Hi Eagle, this is Katanya, I am also in a south suburb of Detroit. I am 44 years old. Do you know of any endocrinologists, acupuncturists, etc. that treat advanced age related fertilty issues. My fsh has always been low, sometimes as low as 2.5, although recently it rose. I would appreciate any info you have. Also I just had my thyroid tested too.


Susanne




Quote:
Originally Posted by Eagle View Post
I think I'll print this out in case I need to convince some doctor that the range norm has changed a lot since 2000, and potencies have changed also, and that online forum people often point out the discrepancy problem.

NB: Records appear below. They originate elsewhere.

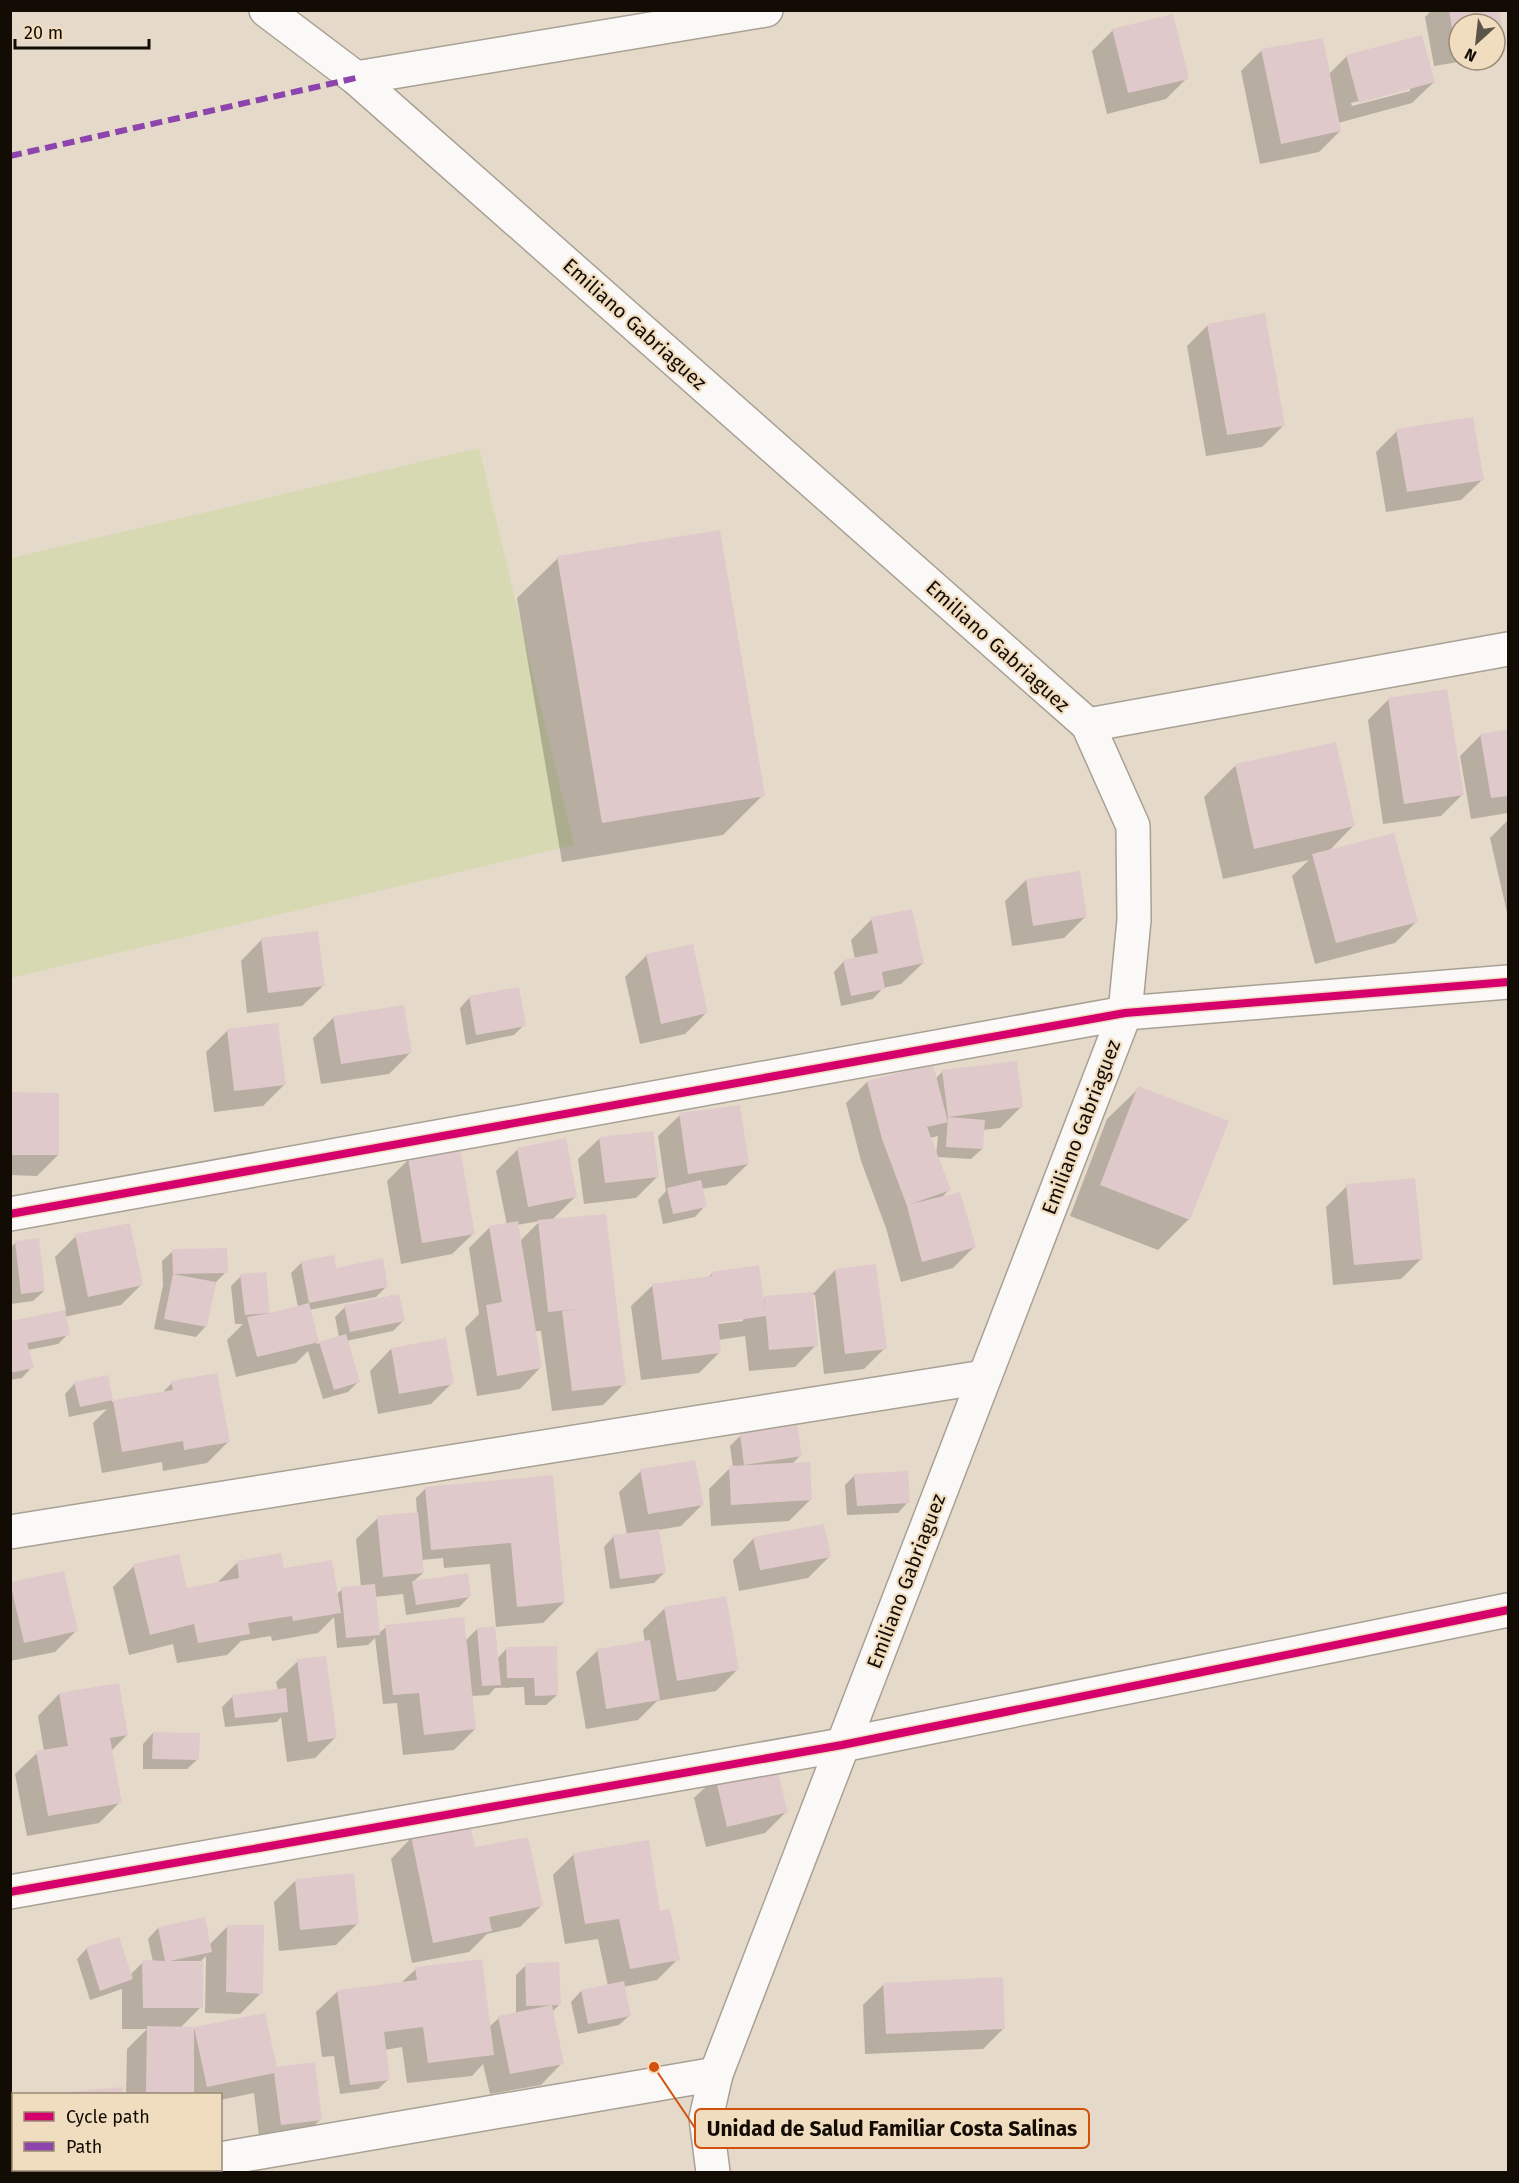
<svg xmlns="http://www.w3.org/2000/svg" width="1519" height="2183" font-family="'Fira Sans',sans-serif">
<rect width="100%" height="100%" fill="#e5daca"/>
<path fill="#d7d9b3" d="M479,448L574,845L11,978V558Z"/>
<g fill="#0003" fill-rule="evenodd">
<path d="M1432,10H1498L1503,37L1495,45V24H1459V60H1471L1434,66L1425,17Z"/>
<path d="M1113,30L1187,78L1166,99L1107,114L1092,51Z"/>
<path d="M1262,50L1328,75L1347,56L1434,82L1412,103L1338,123L1340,131L1319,152L1260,164L1241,71ZM1410,87V91L1352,106L1351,103Z"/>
<path d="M1208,325L1284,425L1262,447L1206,456L1187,346Z"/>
<path d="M1397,431L1483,479L1461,500L1386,512L1376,452Z"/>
<path d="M558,558L763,795L723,835L562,862L517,598Z"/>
<path d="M1389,699L1462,795L1441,816L1383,824L1368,720Z"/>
<path d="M1508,731V813L1471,819L1460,756L1481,735Z"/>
<path d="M1235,766L1354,825L1328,852L1416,922L1395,943L1315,964L1292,876L1309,860L1223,879L1204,797Z"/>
<path d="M1508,820V917L1490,838Z"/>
<path d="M1026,880L1085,917L1064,938L1012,946L1005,901Z"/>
<path d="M872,919L923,963L901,984L883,988L873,999L841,1006L834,972L844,961L855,959L851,940Z"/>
<path d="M262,939L324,985L302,1006L247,1013L241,961Z"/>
<path d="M647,955L706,1013L685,1034L640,1044L625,977Z"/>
<path d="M470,997L524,1025L514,1035L466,1045L460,1008Z"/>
<path d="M334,1017L410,1053L389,1074L321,1084L313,1038Z"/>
<path d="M228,1030L285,1084L263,1106L214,1112L206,1052Z"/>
<path d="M943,1071L1021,1107L1000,1128L983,1130L982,1149L971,1159L937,1157L949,1190L941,1198L974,1247L953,1268L901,1282L886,1228L861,1161L846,1103L867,1082L935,1079ZM938,1136L936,1155L930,1138Z"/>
<path d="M1139,1088L1189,1219L1158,1250L1070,1216L1107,1119Z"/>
<path d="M10,1094L58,1155L37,1176L10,1175Z"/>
<path d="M680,1115L748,1164L726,1185L701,1189L705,1206L695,1217L663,1224L658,1200L666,1191L658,1136Z"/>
<path d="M600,1138L657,1177L636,1198L584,1204L578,1159Z"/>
<path d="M517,1150L575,1197L552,1220L624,1384L603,1405L552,1411L541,1331H535L541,1367L520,1389L477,1396L465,1328L479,1314L469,1248L490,1227L507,1225L496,1171ZM540,1221L520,1241L517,1225Z"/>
<path d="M408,1160L474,1233L452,1254L401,1264L387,1181Z"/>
<path d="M1347,1186L1422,1258L1401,1279L1333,1285L1326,1207Z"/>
<path d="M76,1236L142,1284L121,1305L64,1317L68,1334L58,1344L28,1350L32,1367L22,1378L10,1380V1322L66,1311L55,1257Z"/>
<path d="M16,1242L44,1291L33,1301L11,1304L10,1248Z"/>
<path d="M173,1251L226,1272L216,1282L206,1326L196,1337L154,1329L163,1285L162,1261Z"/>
<path d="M301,1263L335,1270L387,1286L376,1297L309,1310L317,1344L339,1337L335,1317L345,1307L403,1321L393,1331L346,1341L359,1381L348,1392L323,1399L308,1351L296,1363L236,1377L227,1340L243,1324H235L231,1286L241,1276L264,1274L269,1314L298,1307L291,1273Z"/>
<path d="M835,1270L885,1348L864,1369L824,1374L815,1295H812L816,1345L795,1367L749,1371L745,1336L718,1340L720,1352L699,1373L641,1380L631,1306L653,1285L707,1278L712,1274L762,1301L765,1298L814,1293ZM743,1318V1321L710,1325V1322Z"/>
<path d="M391,1349L452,1383L431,1404L378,1414L370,1371Z"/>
<path d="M107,1377L112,1402L162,1393L172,1383L228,1442L207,1463L163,1471L162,1462L102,1473L93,1423L107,1409L69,1417L65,1394L75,1383Z"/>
<path d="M740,1436L800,1456L792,1464L810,1500L789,1521L711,1526L709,1489L730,1468H733L730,1446Z"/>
<path d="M641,1471L702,1505L681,1526L658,1530L664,1573L654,1583L610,1589L604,1547L614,1536L627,1535L619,1492Z"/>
<path d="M855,1475L908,1502L898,1513L847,1515L845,1485Z"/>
<path d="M552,1477L564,1602L543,1623L494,1627L497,1659L507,1648L557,1695L546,1705H525L524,1687L495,1688L489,1695L471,1696L475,1729L454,1750L403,1755L397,1703L383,1704L375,1638L368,1645L337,1648L334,1617L318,1633L272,1641L271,1636L241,1641L227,1655L177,1663L173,1644L129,1655L113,1587L134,1566L186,1590L216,1584L238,1562L282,1570L336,1595L342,1589L361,1587L356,1539L378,1518L417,1514L416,1498L426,1488ZM443,1558L444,1568L490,1564L496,1627L477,1629L465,1641L386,1627L379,1633L375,1597L403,1594L406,1615L459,1607L470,1596L413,1582L423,1573L421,1560Z"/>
<path d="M754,1538L829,1557L808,1578L739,1591L733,1560Z"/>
<path d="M11,1584L76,1631L55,1652L10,1661Z"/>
<path d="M664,1609L738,1669L716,1691L657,1701L638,1720L586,1729L576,1672L598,1650L645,1643L643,1630Z"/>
<path d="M298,1661L336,1737L315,1758L287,1762L281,1717L277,1722L225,1727L222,1707L233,1696L278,1691L276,1682Z"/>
<path d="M59,1694L127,1735L111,1751L120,1802L99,1823L27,1836L15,1774L37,1753L44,1751L38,1716Z"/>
<path d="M153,1733L198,1759L187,1769H143V1744Z"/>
<path d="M716,1777L786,1812L765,1833L706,1847L694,1798Z"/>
<path d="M412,1837L474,1849L541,1906L520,1927L487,1934L469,1952L412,1963L391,1859Z"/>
<path d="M574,1854L659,1912L678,1959L657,1980L623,1987L630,2015L619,2025L578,2034L571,2002L581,1991L608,1986L598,1939L565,1944L553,1875Z"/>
<path d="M295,1881L357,1924L336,1945L279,1951L274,1902Z"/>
<path d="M228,1926L261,1993L240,2014L205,2013L206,1956L201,1961V2007L180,2028L195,2029L275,2069L321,2119L299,2140L260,2145L254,2093L220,2100V2094H126L127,2049L147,2029H122V1989L90,2000L77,1959L87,1948L130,1975L143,1962H153L148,1939L158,1928L209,1945Z"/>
<path d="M526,1965L559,2005L552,2012L562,2063L541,2085L490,2094L483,2064L472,2076L407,2083L402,2047L385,2050L389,2079L378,2089L340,2094L334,2056L322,2057L316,2012L338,1991L401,1983L416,1969L489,2027L499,2018L516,2014V1975Z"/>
<path d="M884,1984L1004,2028L983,2049L865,2054L863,2005Z"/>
<path d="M121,2089L122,2094H60Z"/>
<path d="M43,2170H118L115,2172H43Z"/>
</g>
<g fill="#e0c9ca">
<path d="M1449,10H1499L1504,38L1495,39V24H1459V45L1455,46Z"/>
<path d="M1173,14L1189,79L1128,93L1112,29Z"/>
<path d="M1422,35L1435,82L1359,103L1346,55Z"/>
<path d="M1323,38L1341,131L1281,144L1261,49Z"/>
<path d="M1265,313L1285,426L1227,435L1207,324Z"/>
<path d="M1473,417L1484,480L1407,492L1396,429Z"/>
<path d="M720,530L765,796L602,823L557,556Z"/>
<path d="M1447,689L1464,795L1404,804L1388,698Z"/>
<path d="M1508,729V796L1491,798L1480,734Z"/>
<path d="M1336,742L1355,826L1254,849L1235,764Z"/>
<path d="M1394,833L1418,922L1336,943L1312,854Z"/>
<path d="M1080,871L1087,917L1033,926L1026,879Z"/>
<path d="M912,909L924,963L882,972L885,989L851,996L843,960L878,953L871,917Z"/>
<path d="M318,931L325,986L268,993L261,938Z"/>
<path d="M693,944L708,1013L661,1024L646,954Z"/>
<path d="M519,987L526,1026L476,1035L469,996Z"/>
<path d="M404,1005L412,1053L341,1064L333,1016Z"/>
<path d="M278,1023L286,1085L234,1091L227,1029Z"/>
<path d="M1017,1061L1023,1107L948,1117L985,1120L983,1149L946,1147L948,1117L942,1070Z"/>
<path d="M933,1064L948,1122L927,1127L951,1190L911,1204L960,1192L976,1247L922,1262L907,1206L882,1139L867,1081Z"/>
<path d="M1138,1086L1229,1121L1190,1220L1100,1185Z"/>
<path d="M10,1092L59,1093V1155H10Z"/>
<path d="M740,1105L749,1164L688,1174L679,1113Z"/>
<path d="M653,1131L659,1177L605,1183L599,1137Z"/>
<path d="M566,1138L577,1197L528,1207L517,1148Z"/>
<path d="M460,1149L475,1234L422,1243L408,1158Z"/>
<path d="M1415,1178L1423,1259L1354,1265L1346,1184Z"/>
<path d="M701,1180L707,1207L673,1214L667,1188Z"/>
<path d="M606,1214L626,1385L572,1391L562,1311L577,1309L548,1312L538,1220Z"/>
<path d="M518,1221L542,1368L497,1376L486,1305L502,1302L489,1226Z"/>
<path d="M130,1223L143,1285L88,1297L75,1234Z"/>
<path d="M39,1238L45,1291L21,1294L15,1241Z"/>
<path d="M227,1248L228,1273L173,1274L216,1282L207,1327L164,1319L173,1274L172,1249Z"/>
<path d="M334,1255L336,1268L383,1258L388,1287L309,1303L301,1261Z"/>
<path d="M876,1264L887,1349L845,1354L835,1269Z"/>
<path d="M759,1265L765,1309L764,1296L813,1292L818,1346L769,1350L766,1316L718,1323L721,1353L662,1360L652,1284L712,1276L711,1272Z"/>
<path d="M266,1272L270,1313L309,1303L319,1342L257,1357L247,1317L270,1313L245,1315L240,1274Z"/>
<path d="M399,1294L405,1321L350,1332L344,1305Z"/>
<path d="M65,1310L70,1335L27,1343L34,1368L10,1373V1321Z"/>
<path d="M346,1334L360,1382L334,1390L319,1342Z"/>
<path d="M446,1338L454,1384L399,1394L391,1348Z"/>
<path d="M217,1373L230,1442L184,1450L183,1441L122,1452L113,1400L80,1407L74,1382L108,1375L113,1400L173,1390L171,1381Z"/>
<path d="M797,1425L802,1456L744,1465L740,1434Z"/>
<path d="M695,1460L704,1505L648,1514L640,1469Z"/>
<path d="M810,1462L812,1500L731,1505L729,1466Z"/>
<path d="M908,1471L910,1503L857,1506L854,1474Z"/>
<path d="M553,1475L565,1602L517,1607L511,1543L431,1550L425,1487Z"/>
<path d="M418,1512L424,1573L383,1577L377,1516Z"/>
<path d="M824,1524L831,1557L760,1570L753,1537Z"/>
<path d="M659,1529L666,1573L620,1579L613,1535Z"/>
<path d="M281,1553L284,1568L332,1560L341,1613L293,1621L292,1616L248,1623L250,1634L198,1643L194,1624L150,1635L133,1564L179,1554L187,1588L239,1578L237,1561Z"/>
<path d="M64,1571L78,1631L24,1643L10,1582Z"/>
<path d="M468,1573L471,1597L416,1605L412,1581Z"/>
<path d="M375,1584L380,1635L346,1638L341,1587Z"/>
<path d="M726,1596L739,1670L677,1681L664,1607Z"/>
<path d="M464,1617L476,1729L424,1735L419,1693L393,1695L385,1625Z"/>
<path d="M495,1626L501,1685L482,1686L477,1628Z"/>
<path d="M650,1640L660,1700L606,1709L597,1649Z"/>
<path d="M557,1646L558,1695L535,1696L534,1678H507L506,1647Z"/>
<path d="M326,1656L337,1738L308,1742L297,1659Z"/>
<path d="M119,1683L128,1735L110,1738L122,1803L48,1816L36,1751L68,1746L59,1693Z"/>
<path d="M286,1688L288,1712L235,1718L232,1695Z"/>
<path d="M153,1732L200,1733L199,1760L152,1759Z"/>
<path d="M775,1761L788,1812L727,1827L715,1776Z"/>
<path d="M470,1824L475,1847L528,1837L543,1906L489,1917L492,1931L433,1943L411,1836Z"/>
<path d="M649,1840L660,1911L670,1909L680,1960L630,1969L619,1919L585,1924L573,1853Z"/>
<path d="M354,1873L359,1924L300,1930L295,1879Z"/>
<path d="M205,1917L212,1952L170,1961H203V2008H143L142,1960L165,1961L158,1927Z"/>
<path d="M227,1925H264L263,1994L226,1992Z"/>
<path d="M119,1937L133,1979L100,1991L86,1947Z"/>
<path d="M482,1959L494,2055L428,2063L423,2027L384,2032L390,2080L350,2085L337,1990L417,1980L415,1967Z"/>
<path d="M559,1962L561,2005L526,2006L525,1963Z"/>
<path d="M1003,1977L1005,2029L886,2034L883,1983Z"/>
<path d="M624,1981L631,2016L588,2024L581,1990Z"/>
<path d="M552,2005L564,2064L510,2074L498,2016Z"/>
<path d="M265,2013L277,2067L315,2062L322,2120L281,2125L274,2073L207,2087L194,2027Z"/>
<path d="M147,2026L194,2027V2094L146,2092Z"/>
<path d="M123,2087V2094H57V2093Z"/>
</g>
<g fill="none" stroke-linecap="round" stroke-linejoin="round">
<defs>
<g id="minor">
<path d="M356,78L766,10"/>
<path d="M1088,725L1508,649"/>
<path d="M10,1214L1125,1013L1508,982"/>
<path d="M10,1532L984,1377"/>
<path d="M10,1892L842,1745L1508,1610"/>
<path d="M220,2159L716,2074"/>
</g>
<path id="major" d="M266,10L356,78L1088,725L1133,826L1134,920L1125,1013L716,2074L706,2118L713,2172"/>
</defs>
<use href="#minor" stroke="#a8a094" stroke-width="36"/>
<use href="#major" stroke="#a8a094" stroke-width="36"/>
<use href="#minor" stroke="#fbf9f7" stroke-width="33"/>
<use href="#major" stroke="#fbf9f7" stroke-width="33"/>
<path stroke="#8e44ad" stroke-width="6" stroke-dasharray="12 6" stroke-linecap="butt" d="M10,156L356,78"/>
<defs>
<g id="cycleway">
<path d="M10,1214L1125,1013L1508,982"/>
<path d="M10,1892L842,1745L1508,1610"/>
</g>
</defs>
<use href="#cycleway" stroke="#f0dcbf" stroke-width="11"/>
<use href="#cycleway" stroke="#d6006c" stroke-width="8"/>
</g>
<g text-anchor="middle" stroke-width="4.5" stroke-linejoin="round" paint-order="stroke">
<g font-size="20" fill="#130c04" stroke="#f0dcbf">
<text transform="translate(635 324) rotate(42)" y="7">Emiliano Gabriaguez</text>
<text transform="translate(998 646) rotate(42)" y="7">Emiliano Gabriaguez</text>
<text transform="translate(1081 1127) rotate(-69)" y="7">Emiliano Gabriaguez</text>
<text transform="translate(906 1581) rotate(-69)" y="7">Emiliano Gabriaguez</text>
</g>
</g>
<path fill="none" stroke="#d3510b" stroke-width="2" d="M654 2067L695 2128"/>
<circle fill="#d3510b" stroke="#f0dcbf" stroke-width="2" cx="654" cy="2067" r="6"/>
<rect fill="#f0dcbf" stroke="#d3510b" stroke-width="2" x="695" y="2109" width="394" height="39" rx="6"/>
<g font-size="21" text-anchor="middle" font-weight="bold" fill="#130c04">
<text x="892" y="2136">Unidad de Salud Familiar Costa Salinas</text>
</g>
<rect width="1519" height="2183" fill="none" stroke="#130c04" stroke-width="24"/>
<rect x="12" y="2093" width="210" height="78" fill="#f0dcbf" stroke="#988974" stroke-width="1.5"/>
<rect x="24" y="2112" width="30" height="9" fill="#d6006c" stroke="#988974" stroke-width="1.5"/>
<text x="66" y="2123" font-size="18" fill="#130c04">Cycle path</text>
<rect x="24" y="2142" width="30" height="9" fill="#8e44ad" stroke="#988974" stroke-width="1.5"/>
<text x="66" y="2153" font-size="18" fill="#130c04">Path</text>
<g transform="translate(1477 42) rotate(207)"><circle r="28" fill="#f0dcbf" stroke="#988974" stroke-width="1.5"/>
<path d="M0-4.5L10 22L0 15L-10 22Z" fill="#5c5449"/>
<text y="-9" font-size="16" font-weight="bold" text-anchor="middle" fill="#130c04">N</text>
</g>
<path d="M15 39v9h134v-9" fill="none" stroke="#130c04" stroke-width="3"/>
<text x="24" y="39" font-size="18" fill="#130c04" stroke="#f0dcbf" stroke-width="4.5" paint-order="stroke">20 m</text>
</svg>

Thanks to both of you. Very helpful. I had done a search to define the "3rd Generation" test, and you guys' definition is better. (And, Midwest, you're not the same Midwest who's in a music notation forum, are you? I'm getting from a friend an old copy of Encore's lower-end program they don't sell any more, to see if it will do long cadenza's as tuplets, which I've done with PrintMusic but they're not evenly spaced notes. I know, read again how to space them individually. I've had to adjust the beaming a lot. It was an awful lot of work to get them in as 32nd notes instead of 16ths, planning to convert them back to 16ths. Hope it's okay to ask here if you're that same person who gives good advice there also.)